Remember, Louisville was a 34-point favorite over the Blue Devils. Had Jeremy Smith not tiptoed down the left sideline for an 80-yard touchdown run -- three plays after the officials ruled that tight end Cole Hikutini’s progress had been stopped before he lost the ball on a fumble -- the Cards could have been very easily upset.
“I am proud of our team sticking together, working hard and grinding out a win,” said U of L coach Bobby Petrino afterward. “Sometimes you just have to grind it out.”
2. David Cutcliffe knows how to coach
That isn’t exactly secret. The former Tennessee offensive coordinator and Ole Miss head coach is regarded as one of the better tacticians in the game. He has built a successful football program at Duke, a school that has had very little success in football over the years.
Friday night, Cutcliffe executed a game plan that kept the ball away from Louisville’s dynamic offense.
Through three quarters, Louisville had run 48 plays, Duke 42. But Duke’s time of possession was 27:46 to just 17:14 for Bobby Petrino’s team.
Down 17-7 in the fourth quarter, Cutcliffe called a wonderful 15-play, 75-yard drive capped when quarterback Daniel Jones hit an open Johnathan Lloyd in the left corner of an end zone for a 20-yard touchdown. That cut U of L’s lead to 17-14.
“You have top take your hat off to Duke and their gameplan,” said Petrino, who admitted the limited possessions changed the way he called the game. “We probably didn’t take as many shots down the field.”
3. Louisville’s high-powered offense more pop-gun in first half
The Cardinals started strong, taking the opening kickoff and marching 80 yards in 10 plays with Jackson finding Jaylen Smith for a five-yard score. After that, however, the home team went punt, field goal, punt, punt. It was not what U of L fans had been accustomed to seeing.

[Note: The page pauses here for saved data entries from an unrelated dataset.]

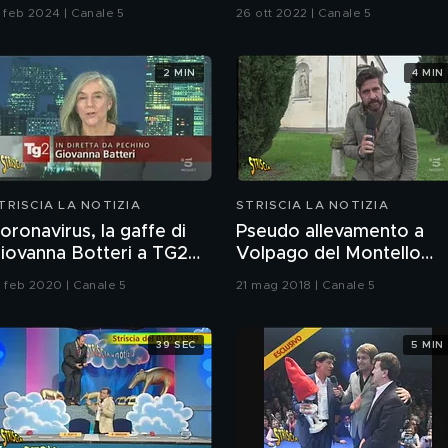
o "strappo"
Morlacchi
5 feb 2024 | Canale 5
26 ott 2022 | Canale 5
2 MIN
4 MIN
TRISCIA LA NOTIZIA
STRISCIA LA NOTIZIA
oronavirus, la gaffe di
Pseudo allevamento a
iovanna Botteri a TG2
Volpago del Montello
ossier
(TV)
9 feb 2020 | Canale 5
21 mag 2018 | Canale 5
39 SEC
5 MIN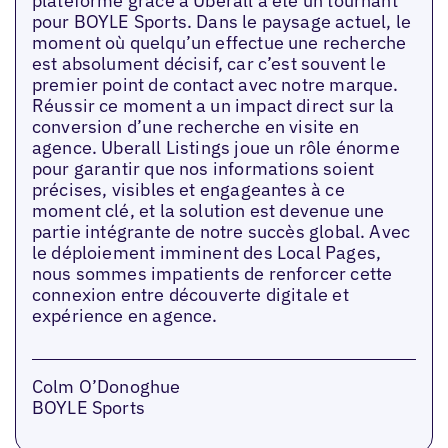
plateforme grâce à Uberall a été un tournant
pour BOYLE Sports. Dans le paysage actuel, le
moment où quelqu’un effectue une recherche
est absolument décisif, car c’est souvent le
premier point de contact avec notre marque.
Réussir ce moment a un impact direct sur la
conversion d’une recherche en visite en
agence. Uberall Listings joue un rôle énorme
pour garantir que nos informations soient
précises, visibles et engageantes à ce
moment clé, et la solution est devenue une
partie intégrante de notre succès global. Avec
le déploiement imminent des Local Pages,
nous sommes impatients de renforcer cette
connexion entre découverte digitale et
expérience en agence.
Colm O’Donoghue
BOYLE Sports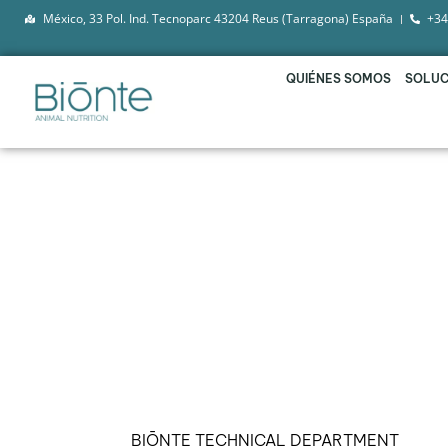
México, 33 Pol. Ind. Tecnoparc 43204 Reus (Tarragona) España
+34
QUIÉNES SOMOS
SOLUC
BIŌNTE® QUIMITŌX® 
BEBIDA PARA CONTR
MICOTOXINAS
BIŌNTE TECHNICAL DEPARTMENT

Leading the nation in total offense at 659.2 yards per game, Louisville gained just 212 yards in the first half but scored just 10 points. Jackson had runs of 17, 12 and 10 yards but the Cards had a difficult time keeping a consistent drive going.
Just before the end of the first quarter, Louisville had a first-and-goal at the Duke six-yard line. Jackson rushed for two yards on first down, but the quarterback was dropped for a yard loss on second down. On third down, Jackson’s pass for Traveon Samuel at the goal line fell incomplete. Evan O’Hara had to come on kick a 22-yard field for a 10-7 Louisville lead with 14:51 left in the first half.